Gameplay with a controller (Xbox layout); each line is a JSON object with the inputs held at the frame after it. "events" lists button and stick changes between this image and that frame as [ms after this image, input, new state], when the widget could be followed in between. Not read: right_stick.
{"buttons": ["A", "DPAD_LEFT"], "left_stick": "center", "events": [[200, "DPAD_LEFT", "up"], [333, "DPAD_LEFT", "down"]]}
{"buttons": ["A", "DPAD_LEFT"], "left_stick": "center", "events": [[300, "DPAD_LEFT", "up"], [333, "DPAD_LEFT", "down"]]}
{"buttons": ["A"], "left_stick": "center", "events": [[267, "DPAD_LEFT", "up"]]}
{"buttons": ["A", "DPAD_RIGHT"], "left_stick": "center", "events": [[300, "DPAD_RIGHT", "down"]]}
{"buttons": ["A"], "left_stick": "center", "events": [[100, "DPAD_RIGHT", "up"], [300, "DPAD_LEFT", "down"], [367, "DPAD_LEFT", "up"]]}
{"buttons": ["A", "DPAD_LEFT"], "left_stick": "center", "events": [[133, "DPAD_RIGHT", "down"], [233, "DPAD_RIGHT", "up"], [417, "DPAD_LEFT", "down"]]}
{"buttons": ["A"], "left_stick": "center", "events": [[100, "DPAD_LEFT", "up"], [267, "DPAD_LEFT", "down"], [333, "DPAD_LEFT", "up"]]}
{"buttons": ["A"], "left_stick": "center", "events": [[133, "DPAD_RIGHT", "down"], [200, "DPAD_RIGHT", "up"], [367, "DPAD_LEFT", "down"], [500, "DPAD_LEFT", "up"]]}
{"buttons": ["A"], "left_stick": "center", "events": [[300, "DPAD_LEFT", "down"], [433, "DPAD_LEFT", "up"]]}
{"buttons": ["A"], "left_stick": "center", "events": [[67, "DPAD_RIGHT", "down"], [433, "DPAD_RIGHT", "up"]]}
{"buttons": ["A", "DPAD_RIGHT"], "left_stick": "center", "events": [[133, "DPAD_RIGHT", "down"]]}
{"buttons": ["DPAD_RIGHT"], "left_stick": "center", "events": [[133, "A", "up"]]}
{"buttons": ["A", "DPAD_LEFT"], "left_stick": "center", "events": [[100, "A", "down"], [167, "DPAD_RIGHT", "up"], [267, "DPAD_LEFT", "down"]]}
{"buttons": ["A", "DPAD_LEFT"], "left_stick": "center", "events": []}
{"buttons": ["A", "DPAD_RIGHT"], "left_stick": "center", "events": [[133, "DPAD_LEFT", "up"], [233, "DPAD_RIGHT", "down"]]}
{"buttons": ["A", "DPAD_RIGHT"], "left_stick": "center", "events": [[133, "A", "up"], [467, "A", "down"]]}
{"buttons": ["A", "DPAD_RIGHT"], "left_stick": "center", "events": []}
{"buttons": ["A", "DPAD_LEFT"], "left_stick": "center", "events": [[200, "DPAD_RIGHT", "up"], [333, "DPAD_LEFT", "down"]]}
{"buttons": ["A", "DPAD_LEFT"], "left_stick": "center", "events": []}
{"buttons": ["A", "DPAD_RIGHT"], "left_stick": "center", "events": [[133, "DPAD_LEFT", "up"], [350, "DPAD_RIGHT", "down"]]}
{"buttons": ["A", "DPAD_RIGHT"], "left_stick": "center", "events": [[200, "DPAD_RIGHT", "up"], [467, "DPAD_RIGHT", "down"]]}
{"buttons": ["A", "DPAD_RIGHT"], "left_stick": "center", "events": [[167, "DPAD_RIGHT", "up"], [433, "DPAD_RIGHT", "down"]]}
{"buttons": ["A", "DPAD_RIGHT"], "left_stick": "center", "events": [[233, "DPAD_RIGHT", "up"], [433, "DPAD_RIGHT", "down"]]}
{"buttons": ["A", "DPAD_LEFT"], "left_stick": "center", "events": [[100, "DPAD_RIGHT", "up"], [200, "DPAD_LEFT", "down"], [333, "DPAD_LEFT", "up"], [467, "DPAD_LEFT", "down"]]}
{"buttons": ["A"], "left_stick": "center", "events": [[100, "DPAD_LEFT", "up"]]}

■ ■ ■ ■ ■ ■ ■

Work required = Line by line, output the data precisely as shown above.

Task result =
Gameplay with a controller (Xbox layout); each line is a JSON object with the inputs held at the frame after it. "events" lists button and stick changes between this image and that frame as [ms after this image, input, new state], when the widget could be followed in between. Not read: right_stick.
{"buttons": ["A", "DPAD_LEFT"], "left_stick": "center", "events": [[200, "DPAD_LEFT", "up"], [333, "DPAD_LEFT", "down"]]}
{"buttons": ["A", "DPAD_LEFT"], "left_stick": "center", "events": [[300, "DPAD_LEFT", "up"], [333, "DPAD_LEFT", "down"]]}
{"buttons": ["A"], "left_stick": "center", "events": [[267, "DPAD_LEFT", "up"]]}
{"buttons": ["A", "DPAD_RIGHT"], "left_stick": "center", "events": [[300, "DPAD_RIGHT", "down"]]}
{"buttons": ["A"], "left_stick": "center", "events": [[100, "DPAD_RIGHT", "up"], [300, "DPAD_LEFT", "down"], [367, "DPAD_LEFT", "up"]]}
{"buttons": ["A", "DPAD_LEFT"], "left_stick": "center", "events": [[133, "DPAD_RIGHT", "down"], [233, "DPAD_RIGHT", "up"], [417, "DPAD_LEFT", "down"]]}
{"buttons": ["A"], "left_stick": "center", "events": [[100, "DPAD_LEFT", "up"], [267, "DPAD_LEFT", "down"], [333, "DPAD_LEFT", "up"]]}
{"buttons": ["A"], "left_stick": "center", "events": [[133, "DPAD_RIGHT", "down"], [200, "DPAD_RIGHT", "up"], [367, "DPAD_LEFT", "down"], [500, "DPAD_LEFT", "up"]]}
{"buttons": ["A"], "left_stick": "center", "events": [[300, "DPAD_LEFT", "down"], [433, "DPAD_LEFT", "up"]]}
{"buttons": ["A"], "left_stick": "center", "events": [[67, "DPAD_RIGHT", "down"], [433, "DPAD_RIGHT", "up"]]}
{"buttons": ["A", "DPAD_RIGHT"], "left_stick": "center", "events": [[133, "DPAD_RIGHT", "down"]]}
{"buttons": ["DPAD_RIGHT"], "left_stick": "center", "events": [[133, "A", "up"]]}
{"buttons": ["A", "DPAD_LEFT"], "left_stick": "center", "events": [[100, "A", "down"], [167, "DPAD_RIGHT", "up"], [267, "DPAD_LEFT", "down"]]}
{"buttons": ["A", "DPAD_LEFT"], "left_stick": "center", "events": []}
{"buttons": ["A", "DPAD_RIGHT"], "left_stick": "center", "events": [[133, "DPAD_LEFT", "up"], [233, "DPAD_RIGHT", "down"]]}
{"buttons": ["A", "DPAD_RIGHT"], "left_stick": "center", "events": [[133, "A", "up"], [467, "A", "down"]]}
{"buttons": ["A", "DPAD_RIGHT"], "left_stick": "center", "events": []}
{"buttons": ["A", "DPAD_LEFT"], "left_stick": "center", "events": [[200, "DPAD_RIGHT", "up"], [333, "DPAD_LEFT", "down"]]}
{"buttons": ["A", "DPAD_LEFT"], "left_stick": "center", "events": []}
{"buttons": ["A", "DPAD_RIGHT"], "left_stick": "center", "events": [[133, "DPAD_LEFT", "up"], [350, "DPAD_RIGHT", "down"]]}
{"buttons": ["A", "DPAD_RIGHT"], "left_stick": "center", "events": [[200, "DPAD_RIGHT", "up"], [467, "DPAD_RIGHT", "down"]]}
{"buttons": ["A", "DPAD_RIGHT"], "left_stick": "center", "events": [[167, "DPAD_RIGHT", "up"], [433, "DPAD_RIGHT", "down"]]}
{"buttons": ["A", "DPAD_RIGHT"], "left_stick": "center", "events": [[233, "DPAD_RIGHT", "up"], [433, "DPAD_RIGHT", "down"]]}
{"buttons": ["A", "DPAD_LEFT"], "left_stick": "center", "events": [[100, "DPAD_RIGHT", "up"], [200, "DPAD_LEFT", "down"], [333, "DPAD_LEFT", "up"], [467, "DPAD_LEFT", "down"]]}
{"buttons": ["A"], "left_stick": "center", "events": [[100, "DPAD_LEFT", "up"]]}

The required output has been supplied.